/ Chronique Au Glass Fablab en 2014, fablab spécialisé dans le verre en Lorraine. © Makery

A Montréal, au procès de la fabrication collaborative

Commentaires

  • Edwidge

    Cet article ne me semble pas représenter la réalité que je connais du Québec, sur quelles données se base-t-il. En exemple, le Fab Lab du PEC est situé dans un contexte 100% d’éducation populaire, le Fab Lab de Le Moyne-D’Iberville s’adresse au jeunes en éducation des adultes aux parcours atypiques, l’échoFab de Communautique, accueille les jeunes en contexte défavorisé, les participants en insertion en emploi, les centres jeunesses pour les jeunes en protection, les aînés, etc.
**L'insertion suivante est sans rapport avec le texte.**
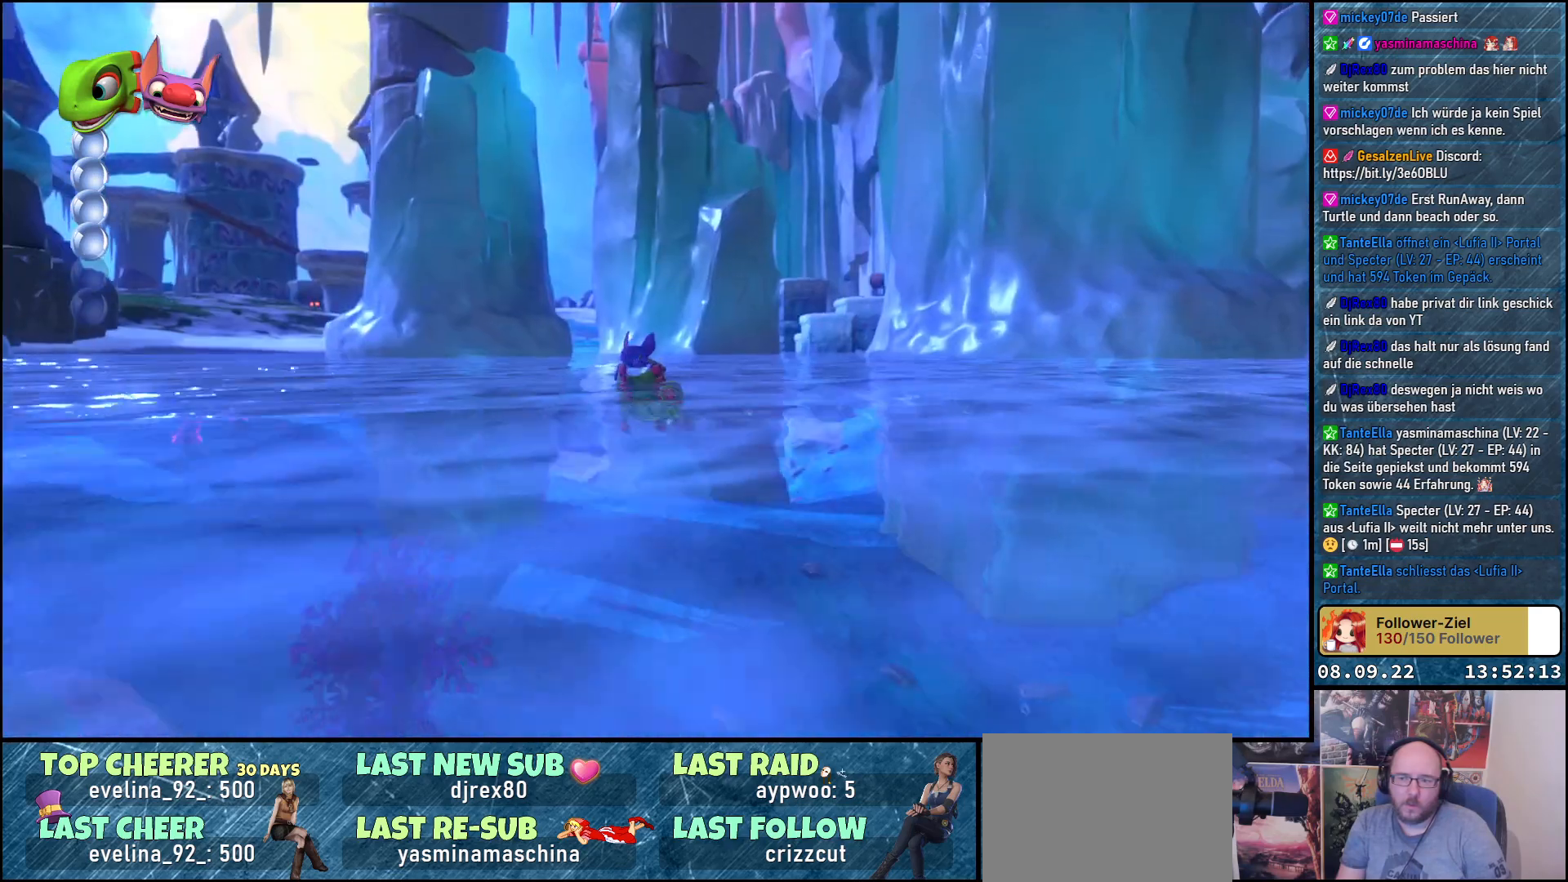
{"buttons": [], "left_stick": "up-left", "right_stick": "center", "events": [[200, "A", "up"]]}
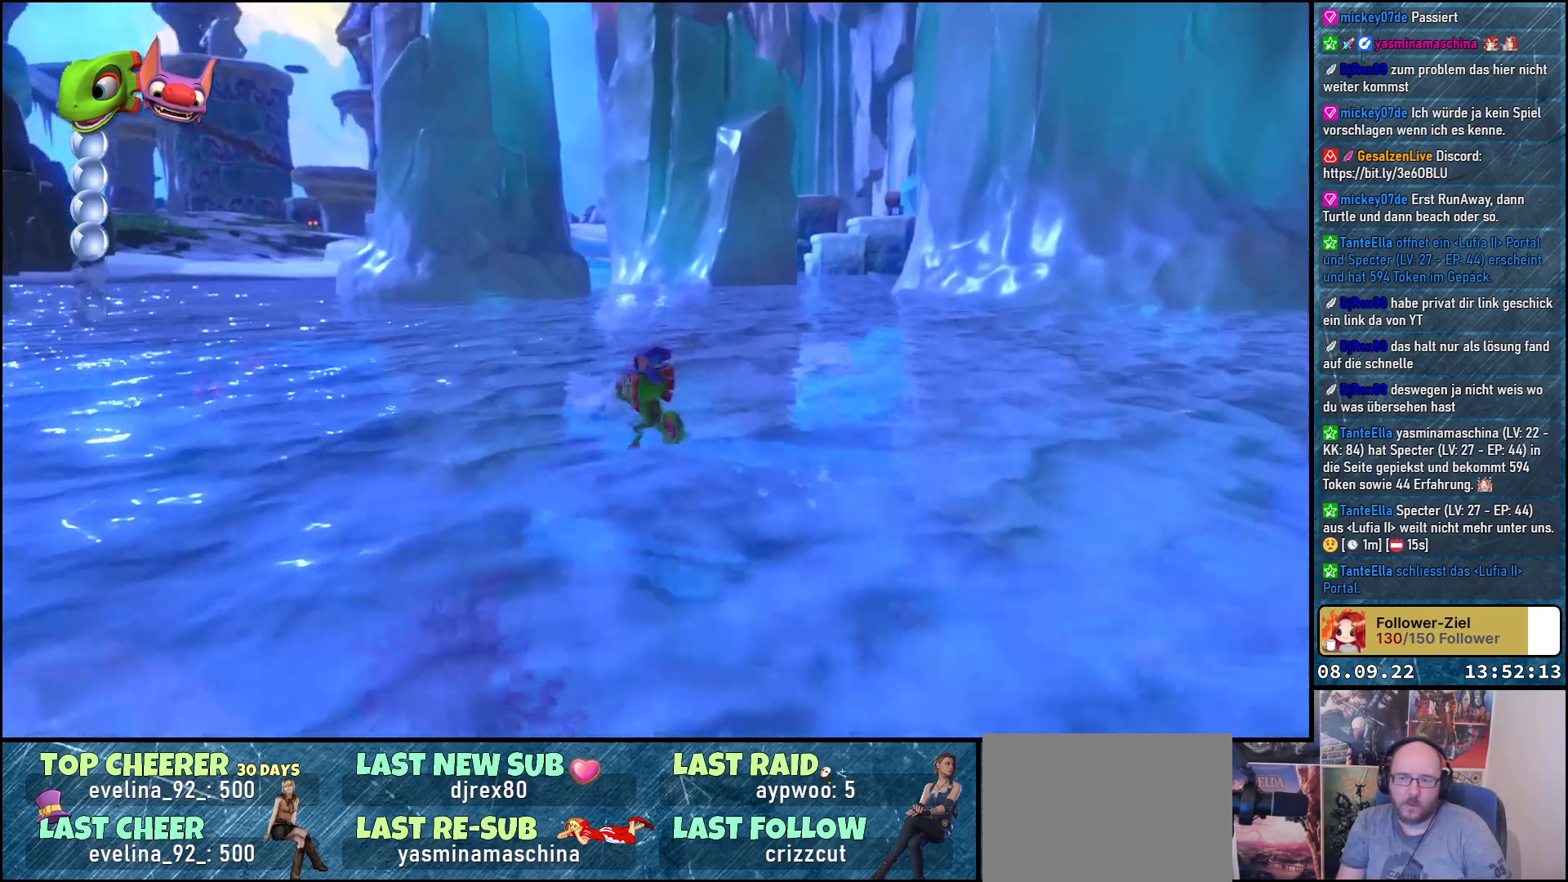
{"buttons": [], "left_stick": "up-left", "right_stick": "up-left", "events": [[33, "right_stick", "left"], [117, "right_stick", "up-left"]]}
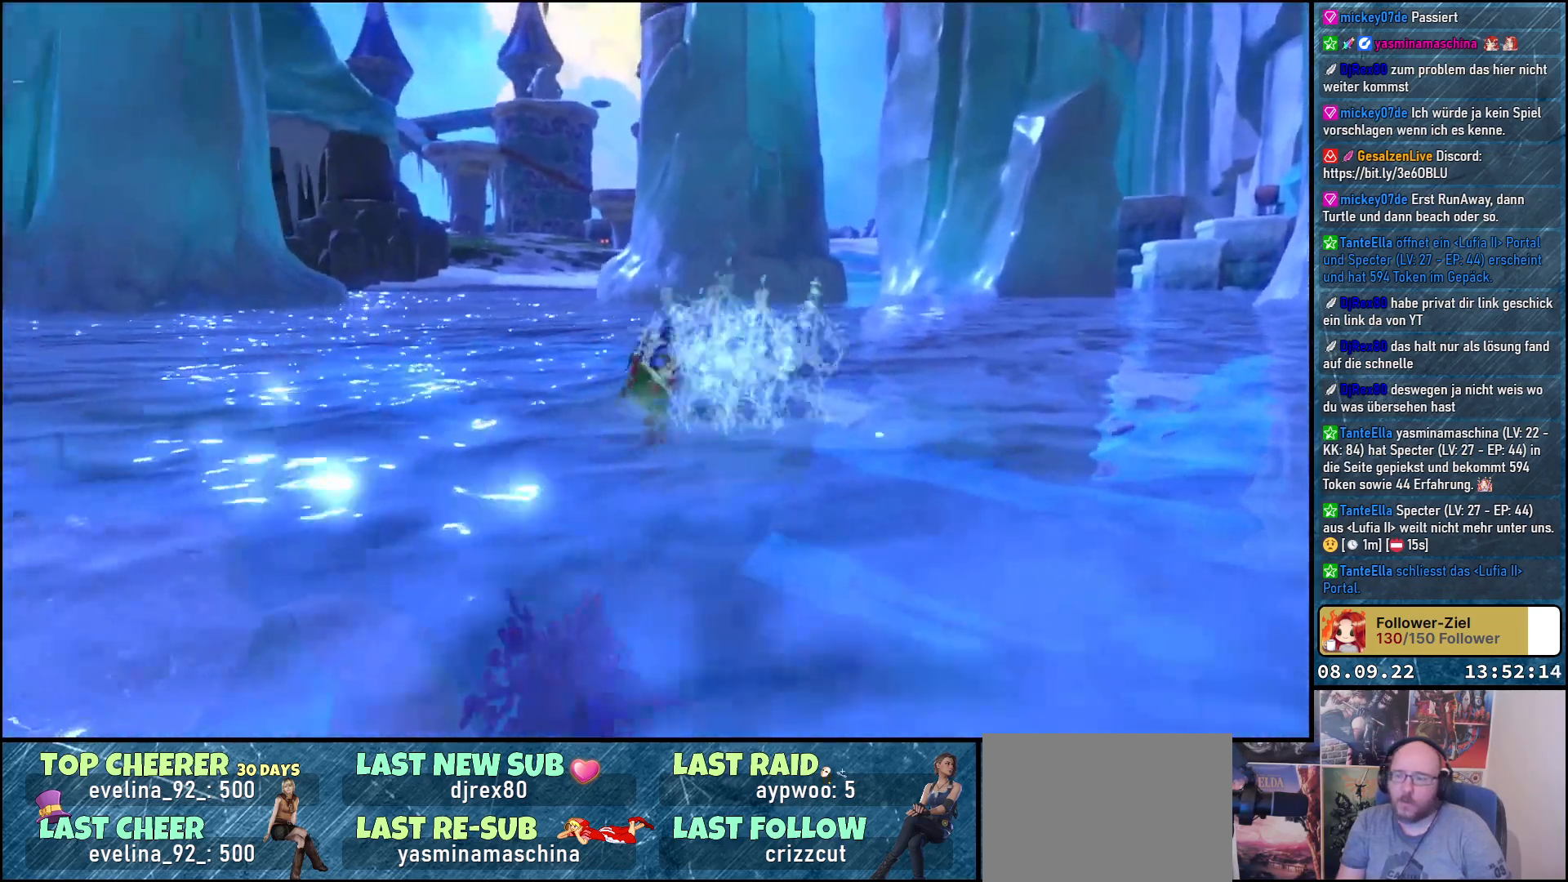
{"buttons": [], "left_stick": "up", "right_stick": "center", "events": [[50, "left_stick", "up"], [217, "right_stick", "center"]]}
Le BennyFab accueille les populations de toutes provenances…

  • Evelyne L

    Cette idée de procès est excellente. Merci de contribuer ainsi à une analyse critique du mouvement maker. J’aimerais apporter ma réflexion sur le mouvement en France.

    Question de sémantique. En France, le terme de makerspace n’est pas utilisé. Par conséquent, tous les espaces de fabrication collaborative sont appelés des Fablabs. Par contre, ils sont tous différents. Certains prônent un attachement pointilleux à la charte des Fablabs en termes de valeurs et de
    machines. D’autres sont beaucoup plus proches de la culture maker, c’est-à-dire avec des outils et des activités extrêmement variés qui les rapproche de l’éducation populaire. Cela étant, la différence entre les deux bords de l’Atlantique remonte aux hackerspaces. D’un côté, la contre culture qui a produit internet et
    les communautés physiques (Turner, 2013, Morozov, 2014) et de l’autre, les héritiers du HBCC, qui relient militants du numérique libre et luttes politiques et sociales progressistes (Auray et Ouardi, 2014, Turner, 2013).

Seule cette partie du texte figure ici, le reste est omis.